- Relator(a)
- Ministro Francisco Falcão
- Órgão julgador
- Segunda Turma
- Data do julgamento
- 09/11/2022
- Data de publicação
- 11/11/2022
STJ – Acórdão, Rel. Ministro Francisco Falcão, Segunda Turma, j. 09/11/2022, p. 11/11/2022
PROCESSUAL CIVIL. DIREITO ADMINISTRATIVO. RESPONSABILIDADE DA ADMINISTRAÇÃO. INDENIZAÇÃO POR DANO MORAL. DESPROVIMENTO DO AGRAVO INTERNO. MANUTENÇÃO DA DECISÃO RECORRIDA. INCIDÊNCIA DA SÚMULA N. 7/STJ. I - Na origem, trata-se de ação de responsabilidade civil contra o Estado do Rio de Janeiro, objetivando o recebimento de indenização a título de danos morais e pensão vitalícia ao primeiro e segundo demandantes. Na sentença o pedido foi julgado parcialmente procedente para condenar o réu ao pagamento de indenização danos morais, no valor de R$ 5.000,00 (cinco mil reais), para o 1º autor, R$ 5.000,00 (cinco mil reais) para a 3ª autora, R$ 5.000,00 (cinco mil reais) para o 4º autor e R$ 5.000,00 (cinco mil reais) para a 5ª autora, acrescido e dos juros de mora e da correção monetária. No Tribunal a quo, a sentença foi parcialmente reformada, para majorar a indenização. II - Na espécie, o Tribunal de origem se manifestou nos seguintes termos: "Ademais, a madrasta sequer narra visitações ao adolescente durante a internação, o que poderia, em tese, indicar a existência de vínculo afetivo.473[...]A madrasta, como visto, não demonstrou vínculo afetivo com o falecido.
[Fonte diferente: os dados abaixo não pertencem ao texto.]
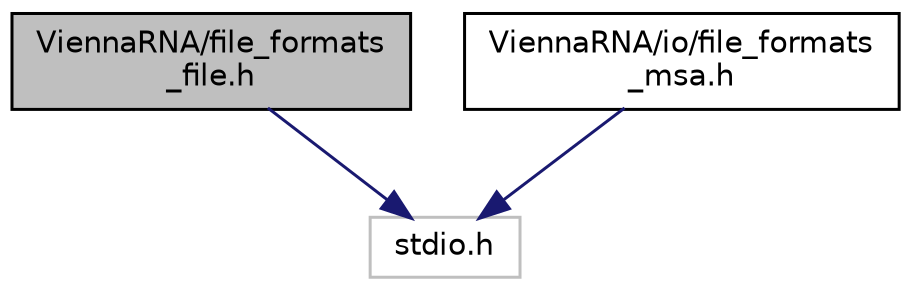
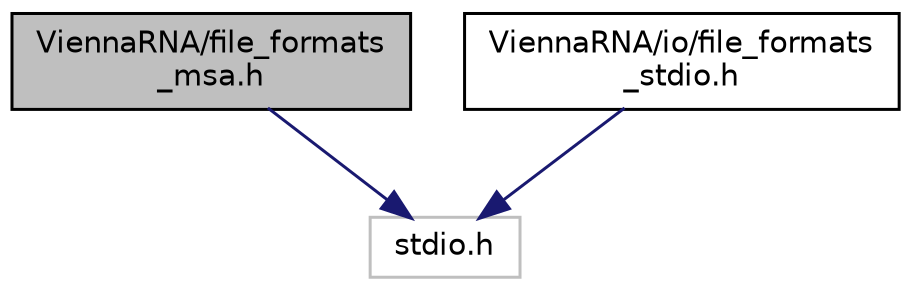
  digraph {
    node [color=black fontname=Helvetica fontsize=10 shape=record]
    edge [color=midnightblue fontname=Helvetica fontsize=10 labelfontname=Helvetica labelfontsize=10 style=solid]
-   n1 [fillcolor=grey75 fontcolor=black height=0.2 label="ViennaRNA/file_formats\l_file.h" style=filled width=0.4]
+   n1 [fillcolor=grey75 fontcolor=black height=0.2 label="ViennaRNA/file_formats\l_msa.h" style=filled width=0.4]
    n2 [color=grey75 height=0.2 label="stdio.h" width=0.4]
-   n3 [height=0.2 label="ViennaRNA/io/file_formats\l_msa.h" width=0.4]
+   n3 [height=0.2 label="ViennaRNA/io/file_formats\l_stdio.h" width=0.4]
    n1 -> n2
    n3 -> n2
  }
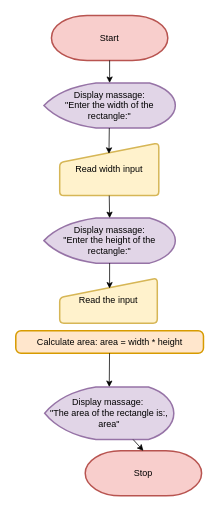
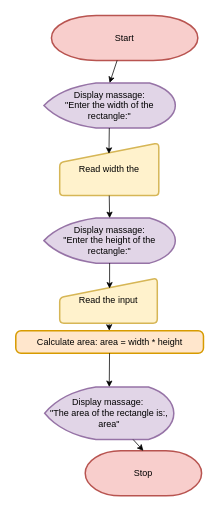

Por isso, não tem direito à reparação postulada. Quanto aos demais autores, o dano moral é evidente, pois sofreram intensa dor, decorrente da trágica morte do filho e irmão. Ao arbitrar a indenização na insignificante quantia R$ 5.000,00 (cinco mil reais), o juiz sentenciante foi, a meu ver, excessivamente comedido. O valor equivale a metade da verba indenizatória normalmente fixada para a hipótese de negativação em cadastro de crédito. A perda precoce de um filho, sem dúvida, é muito mais grave e impactante. Nesse sentido, reputo adequado e proporcional elevar a verba devida ao genitor para a quantia de R$ 60.000,00 (sessenta mil reais). Assim, em relação aos colaterais, reputo adequado o arbitramento da reparação moral na quantia de R$ 30.000,00 (trinta mil reais) - fls. 474-475." III - Assim, incide o óbice da Súmula n. 7 do STJ ("A pretensão de simples reexame de prova não enseja recurso especial"), uma vez que o acolhimento da pretensão recursal demandaria o reexame do acervo fático-probatório juntado aos autos. IV - Agravo interno improvido. (AgInt no AREsp n. 2.091.446/RJ, relator Ministro Francisco Falcão, Segunda Turma, julgado em 9/11/2022, DJe de 11/11/2022.)